There’s no doubt that there is still quite a way to go to bridge the gap between the two countries, but Bahamas Association of Athletic Associations’ (BAAA) President Mike Sands is of a firm belief that they are on the right track, and with The Bahamas hosting the CARIFTA track and field event next year, that will be the perfect time to show the region that The Bahamas is indeed capable of challenging Jamaica.

The Bahamas won 40 medals this year, and next year the country turns 40-years-old as an independent nation. The time is now to make a statement, and Sands has a plan in place to do just that.

“We have to do a major talent search,” said Sands. “With us hosting CARIFTA, there are definitely some areas that we are looking at. This is going to be the quick start of our rebuilding program, to ensure that we will have a good representation of field and track events next year, and ensure that our kids are performing at their best at home.”

Sands said that there is tremendous talent in the Family Islands waiting to be discovered, and the BAAA has to tap into that resource pool deeply in order to make inroads in the national development program. This year, five of the CARIFTA athletes hailed from the Family Islands. Four of those five, namely Denzel Pratt, Keianna Albury, Kristina Knowles and Andre Colebrook, came from Eleuthera. The other, Tamara Myers, hails from Andros. Four of those five athletes won medals, three individually.

“It’s all about being able to identify the talent and diamonds that we have in the rough,” said Sands. “A lot more emphasis has to be put on the Family Islands. There are five athletes from the Family Islands on this team who are doing extremely well, but in the overall picture, this team is more than 90 percent Nassau and Grand Bahama.

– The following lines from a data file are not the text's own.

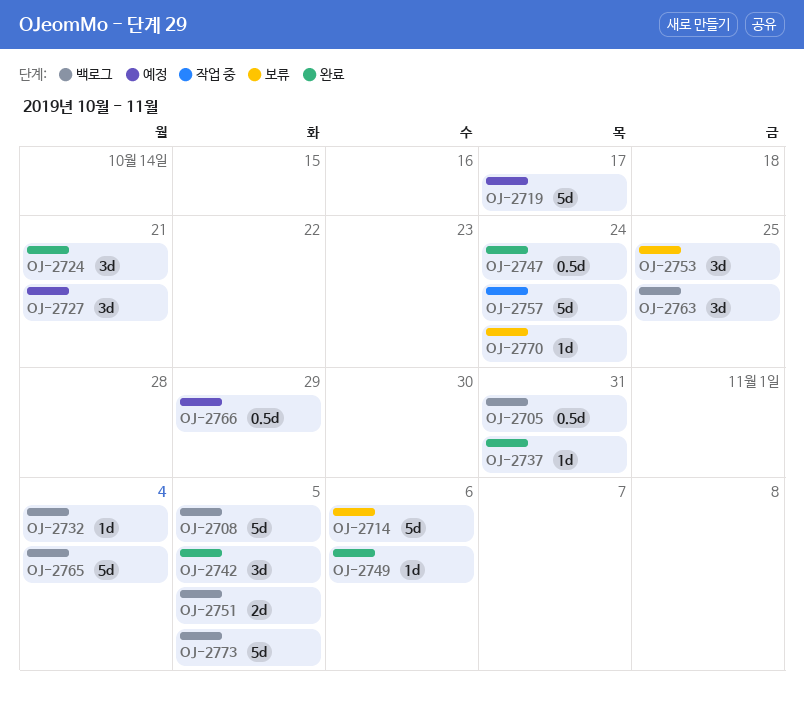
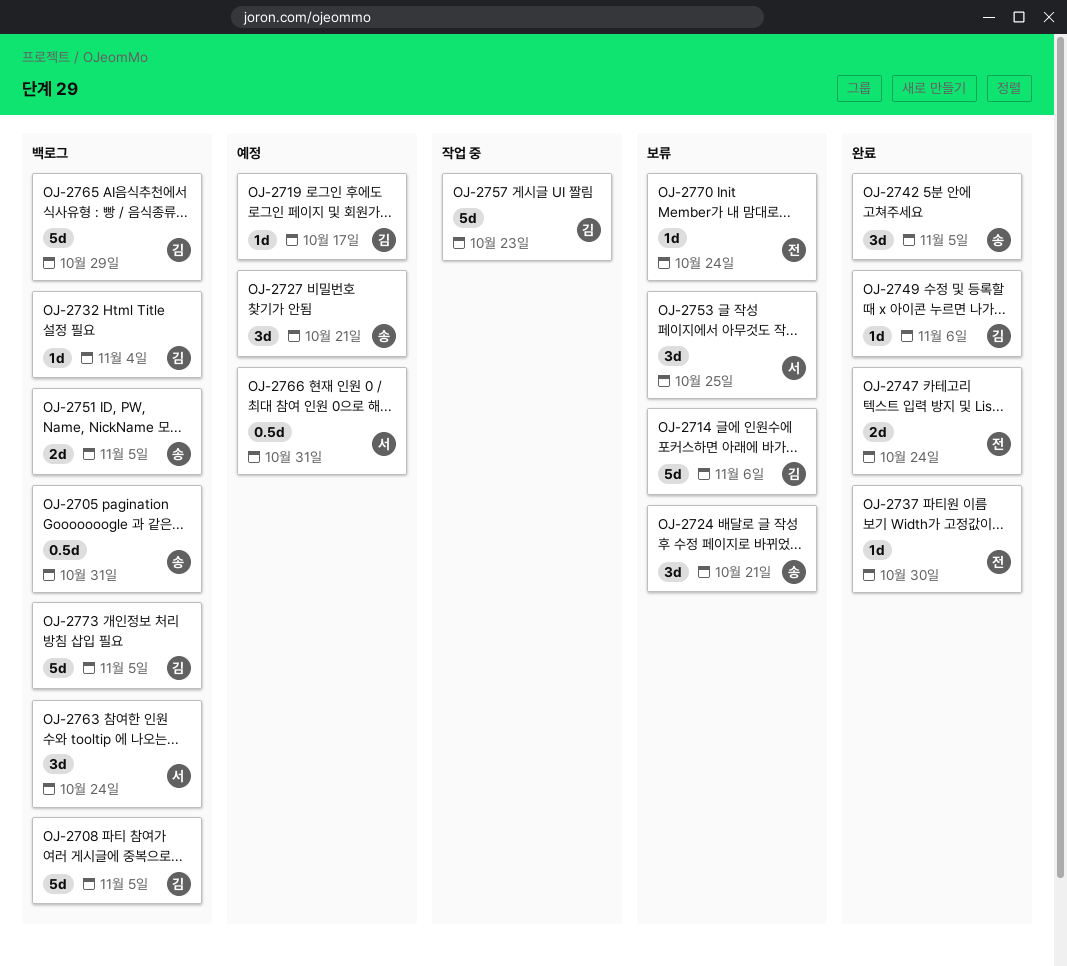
OJ-2719, estimate: 5d -> 1d
OJ-2724, status: 완료 -> 보류
OJ-2737, due: Oct 31 -> Oct 30
OJ-2747, estimate: 0.5d -> 2d
OJ-2757, due: Oct 24 -> Oct 23
OJ-2763, due: Oct 25 -> Oct 24
OJ-2765, due: Nov 4 -> Oct 29
OJ-2766, due: Oct 29 -> Oct 31

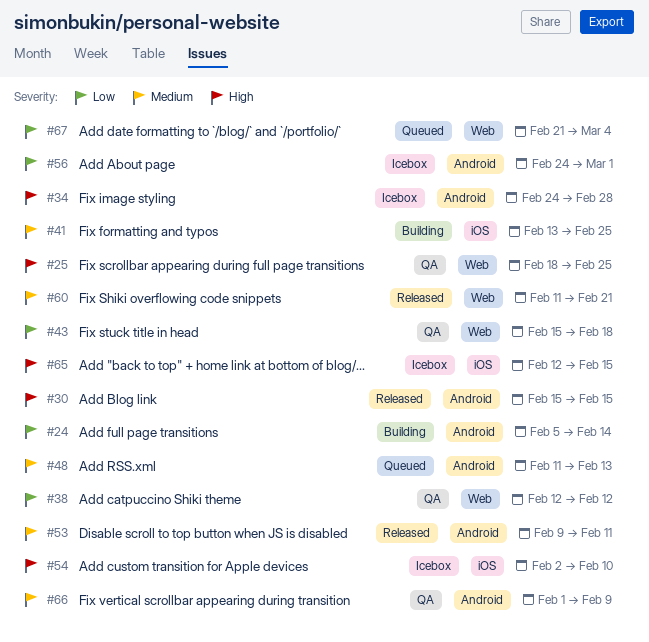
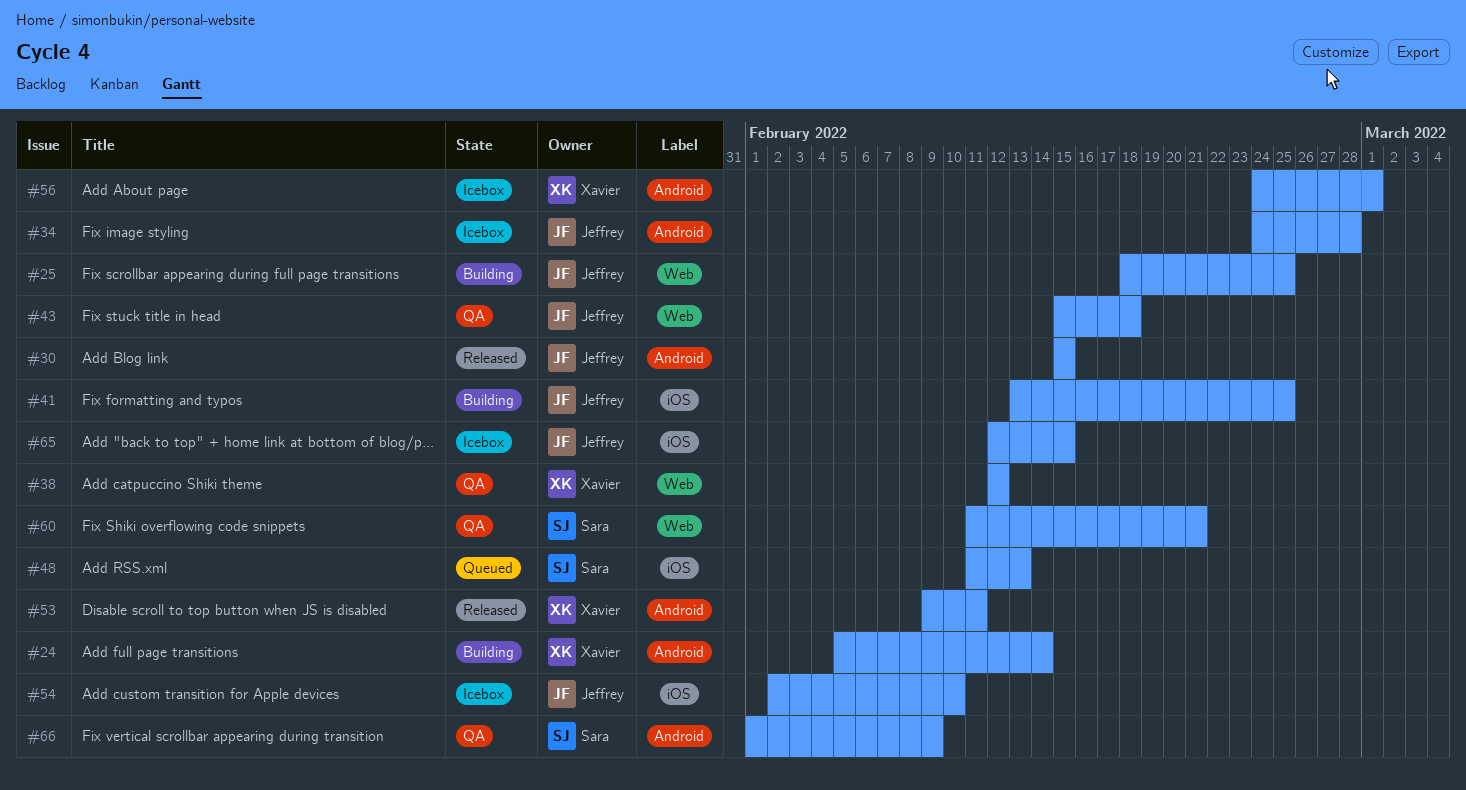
#25, status: QA -> Building
#48, label: Android -> iOS
#60, status: Released -> QA
#67: present -> none

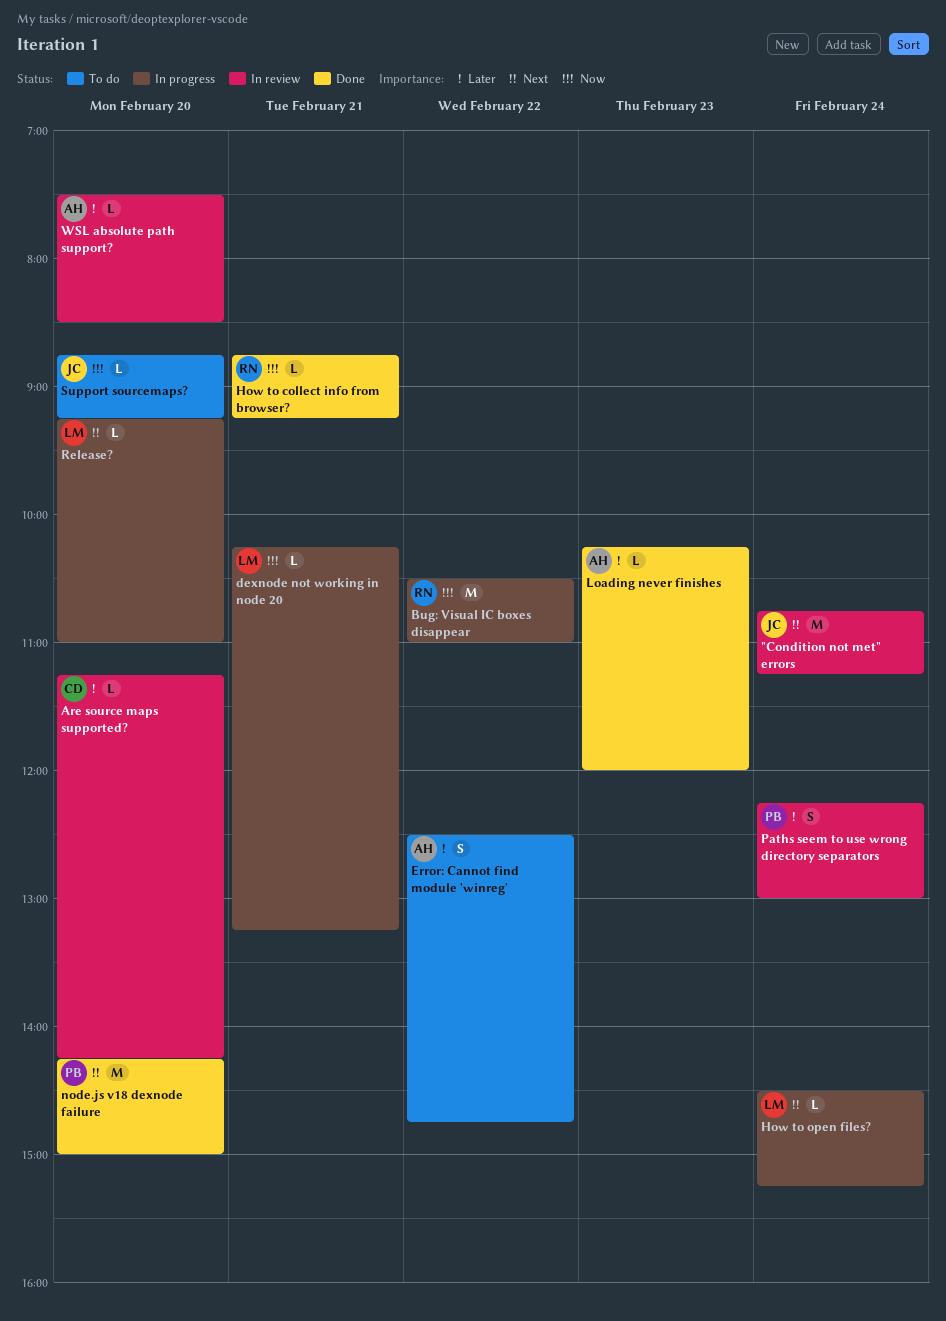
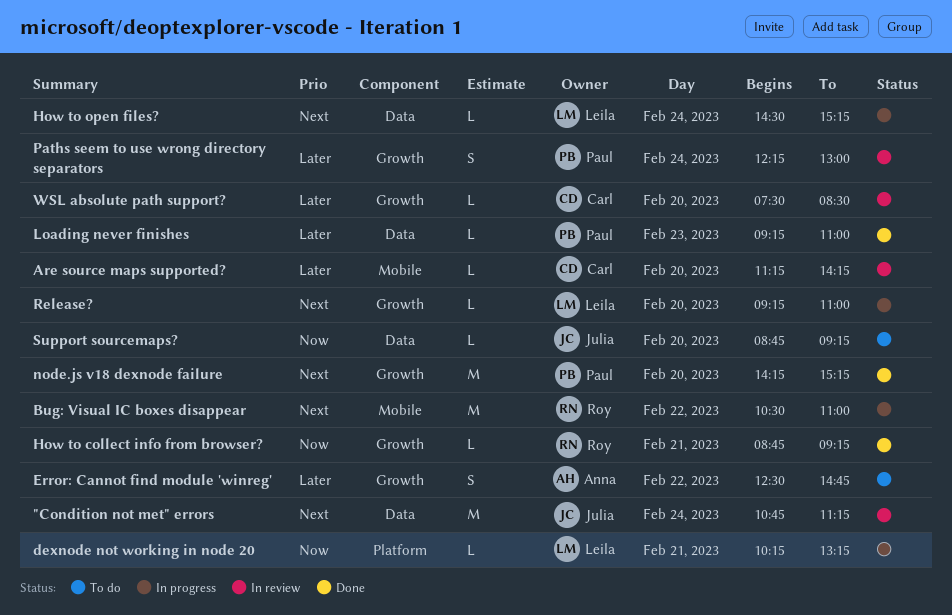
Bug: Visual IC boxes disappear, priority: Now -> Next
Loading never finishes, owner: Anna -> Paul
Loading never finishes, begins: 10:15 -> 09:15
Loading never finishes, ends: 12:00 -> 11:00
node.js v18 dexnode failure, ends: 15:00 -> 15:15
WSL absolute path support?, owner: Anna -> Carl

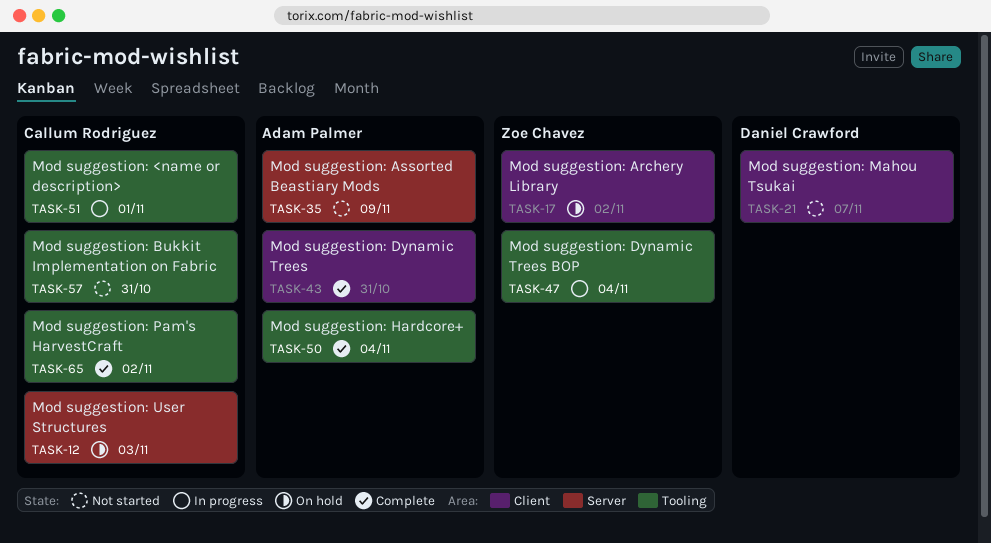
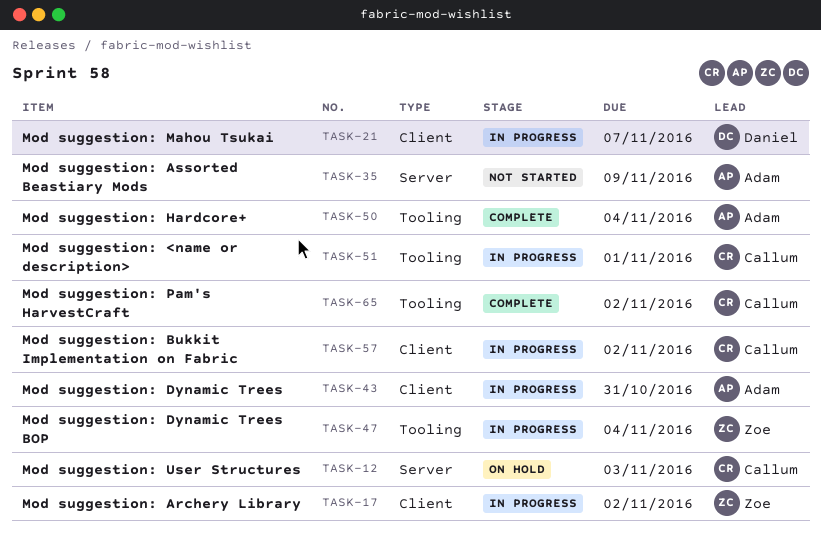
TASK-17, status: On hold -> In progress
TASK-21, status: Not started -> In progress
TASK-43, status: Complete -> In progress
TASK-57, status: Not started -> In progress
TASK-57, label: Tooling -> Client
TASK-57, due: Oct 31 -> Nov 2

“The young sprinter from Eleuthera made a meaningful contribution and there is the young man who finished third in the javelin, and there is also the Knowles girl just to name a few. We recognize that there are things that need to be done. We have to get the financial support so that we can get into the Family Islands and seek out the talent that is there,” he added.

Over the years, a number of athletes who have excelled for The Bahamas, both in the junior and senior ranks, were from the Family Islands. There are athletes like Eleutheran Chris Brown, Savetheda Fynes and Troy McIntosh, from Abaco, the late Vernetta Rolle, from Long Island, and Androsian Carl Oliver just to name a few. Somehow the national program hasn’t developed Family Islands as consistently as it should of, but there is little doubt that an abundance of untouched talent lies in the nooks and crannies of our islands.

Be that as it may, this year’s celebration is all about this year’s very strong team. The Bahamas last won 14 gold medals at CARIFTA in 1986, and hadn’t won as much as 40 total medals since 1984.

What more can be said of Anthonique Strachan!

For just the fifth time since the inception of the CARIFTA, an athlete repeated as the winner of the Austin Sealey award. Triple gold medalist Strachan is also the second Bahamian to accomplish that honor, joining Laverne Eve who won the awards in 1982 and 1983.

The entire team lived up to its billing as one of the best Bahamian junior units ever assembled, and now the challenge will be if they duplicate that tremendous feat at home, inside the new Thomas A. Robinson National Stadium, next year.